A robust Spring Boot library that implements the Outbox Pattern for reliable message publishing in distributed systems — built and maintained by Namastack. This library ensures that domain events are published reliably, even in the face of system failures, by using transactional guarantees and hash-based partitioning.
- 🔄 Transactional Outbox Pattern: Ensures events are never lost
- 🎯 Hash-based Partitioning: Automatic partition assignment for horizontal scaling
- 🔁 Automatic Retry: Multiple retry policies with configurable strategies
- 📊 Event Ordering: Guarantees event processing order per aggregate
- ⚡ High Performance: Optimized for high-throughput scenarios
- 🛡️ Race Condition Safe: Partition-based coordination prevents conflicts
- 📈 Horizontally Scalable: Dynamic instance coordination and rebalancing
- 🎯 Zero Message Loss: Database-backed reliability
- 🎲 Jitter Support: Randomized delays to prevent thundering herd
- 📊 Built-in Metrics: Comprehensive monitoring with Micrometer integration
Add the library to your build.gradle.kts:
dependencies {
implementation("io.namastack:namastack-outbox-starter-jpa:0.3.0")
}Or if you're using Maven, add to your pom.xml:
<dependency>
<groupId>io.namastack</groupId>
<artifactId>namastack-outbox-starter-jpa</artifactId>
<version>0.3.0</version>
</dependency>Add the @EnableOutbox and @EnableScheduling annotations to your Spring Boot application:
@SpringBootApplication
@EnableOutbox
@EnableScheduling // Required for automatic event processing
class YourApplication
fun main(args: Array<String>) {
runApplication<YourApplication>(*args)
}The library requires a Clock bean for time-based operations. Configure your own Clock, if you don't want to use the default Clock bean from namastack-outbox:
@Configuration
class OutboxConfiguration {
@Bean
fun clock(): Clock = Clock.systemUTC()
}The library requires two database tables. You can enable automatic schema creation:
outbox:
schema-initialization:
enabled: trueOr create the tables manually. You can look up the latest database schemas for all supported databases here.
Implement OutboxRecordProcessor to handle your events:
@Component
class MyEventProcessor(
private val objectMapper: ObjectMapper,
private val messagePublisher: MessagePublisher,
) : OutboxRecordProcessor {
private val objectMapper = ObjectMapper()
override fun process(record: OutboxRecord) {
when (record.eventType) {
"OrderCreatedEvent" -> handleOrderCreated(record)
"OrderUpdatedEvent" -> handleOrderUpdated(record)
"OrderCanceledEvent" -> handleOrderCanceled(record)
else -> logger.warn("Unknown event type: ${record.eventType}")
}
}
private fun handleOrderCreated(record: OutboxRecord) {
val event = objectMapper.readValue(record.payload, OrderCreatedEvent::class.java)

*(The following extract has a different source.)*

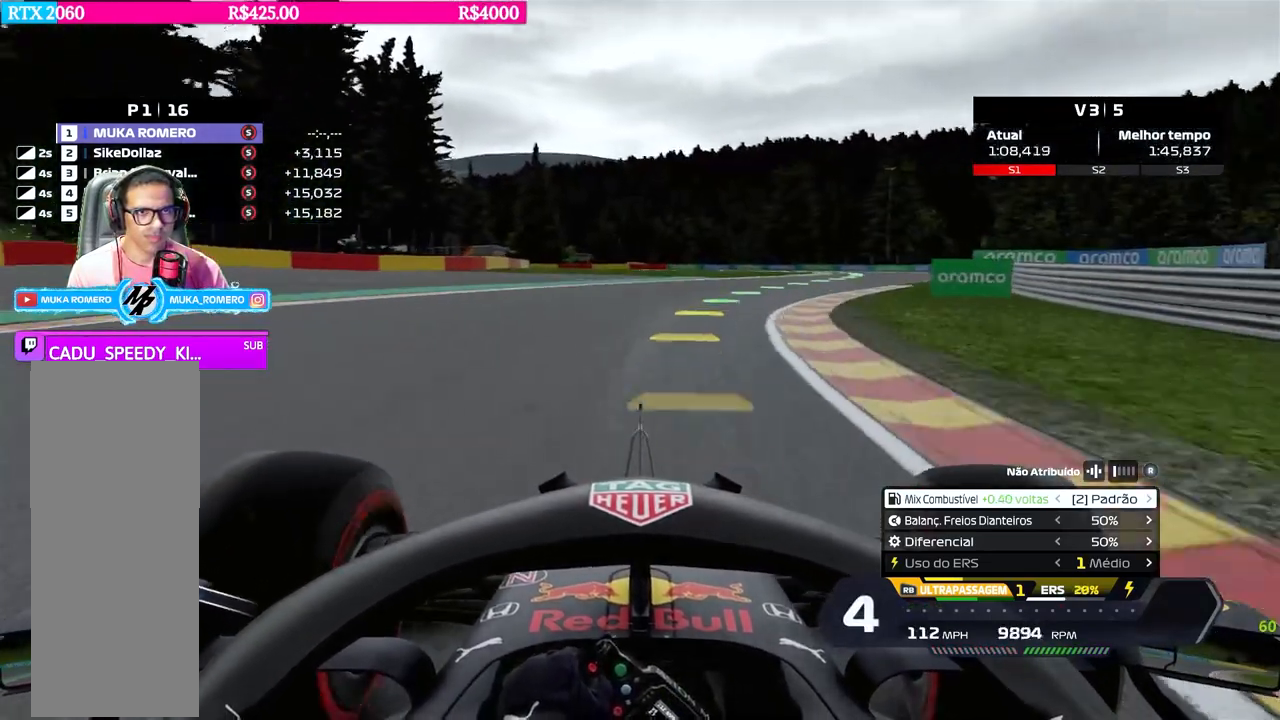
{"buttons": ["R2"], "left_stick": "right", "right_stick": "center", "events": []}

messagePublisher.publish(event)
}
}Namastack Outbox supports two main ways to save events to the outbox table, both ensuring that your events are reliably persisted and later processed in the correct order:
Annotate your event class with @OutboxEvent to enable automatic outbox persistence. The annotation supports SpEL expressions for dynamic aggregateId extraction and allows you to optionally specify the event type (otherwise, the fully qualified class name is used by default):
@OutboxEvent(
aggregateId = "#root.id.toString()", // required - supports SpEL expressions
eventType = "CustomerRegisteredEvent" // optional - default is qualifiedName of class
)
data class CustomerRegisteredEvent(
val id: UUID,
val firstname: String,
val lastname: String,
val email: String,
)To publish your event, simply use the standard Spring ApplicationEventPublisher:
applicationEventPublisher.publish(event)Alternatively, you can use @DomainEvents with AbstractAggregateRoot from Spring Data JPA to automatically publish domain events after entity persistence.

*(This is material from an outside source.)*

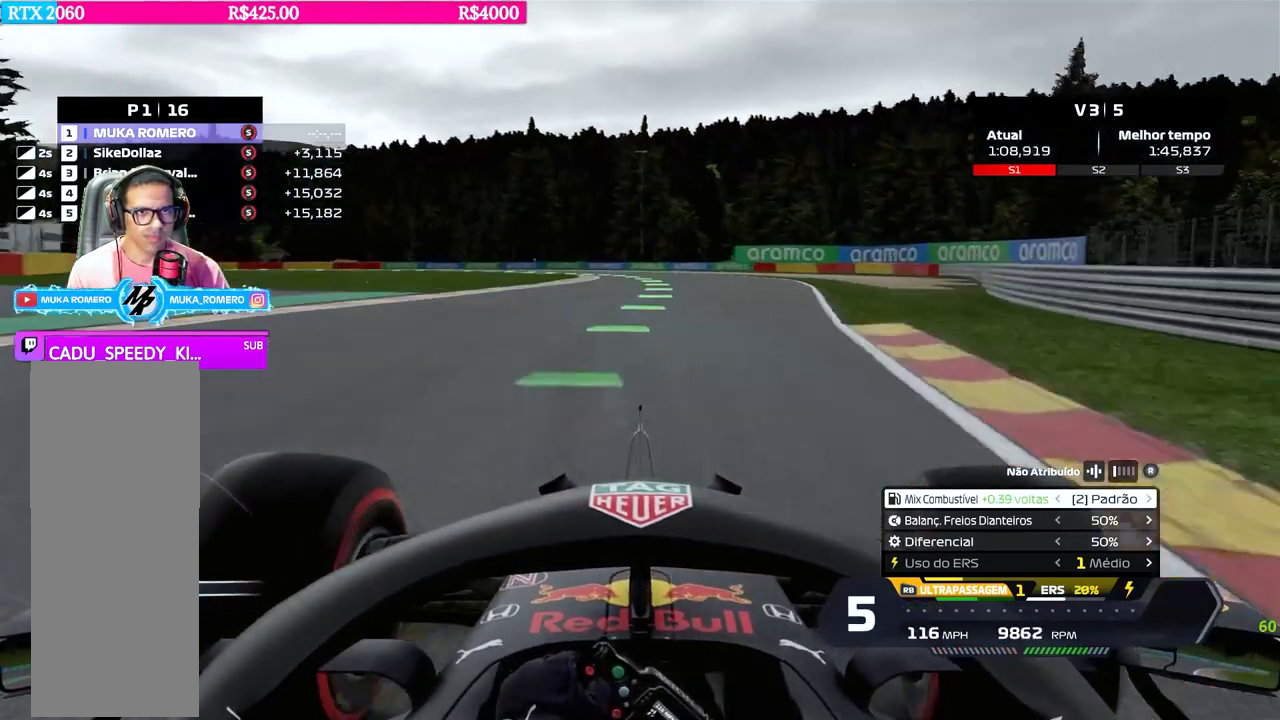
{"buttons": ["R2"], "left_stick": "down-left", "right_stick": "center", "events": [[17, "left_stick", "center"], [300, "left_stick", "left"], [384, "left_stick", "down-left"]]}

You can control whether events are also published to listeners (in addition to being saved in the outbox) via configuration:
outbox:
processing:
publish-after-save: true # default is trueIf you need more control, you can inject OutboxRecordRepository and save events manually using the OutboxRecord builder. This is useful for advanced scenarios or when you want to set all fields explicitly.
@Service
class OrderService(
private val orderRepository: OrderRepository,
private val outboxRepository: OutboxRecordRepository,
private val objectMapper: ObjectMapper,
private val clock: Clock
) {
@Transactional
fun createOrder(command: CreateOrderCommand): Order {
val order = Order.create(command)
orderRepository.save(order)
val event = OrderCreatedEvent(order.id, order.customerId, order.amount)
val outboxRecord = OutboxRecord.Builder()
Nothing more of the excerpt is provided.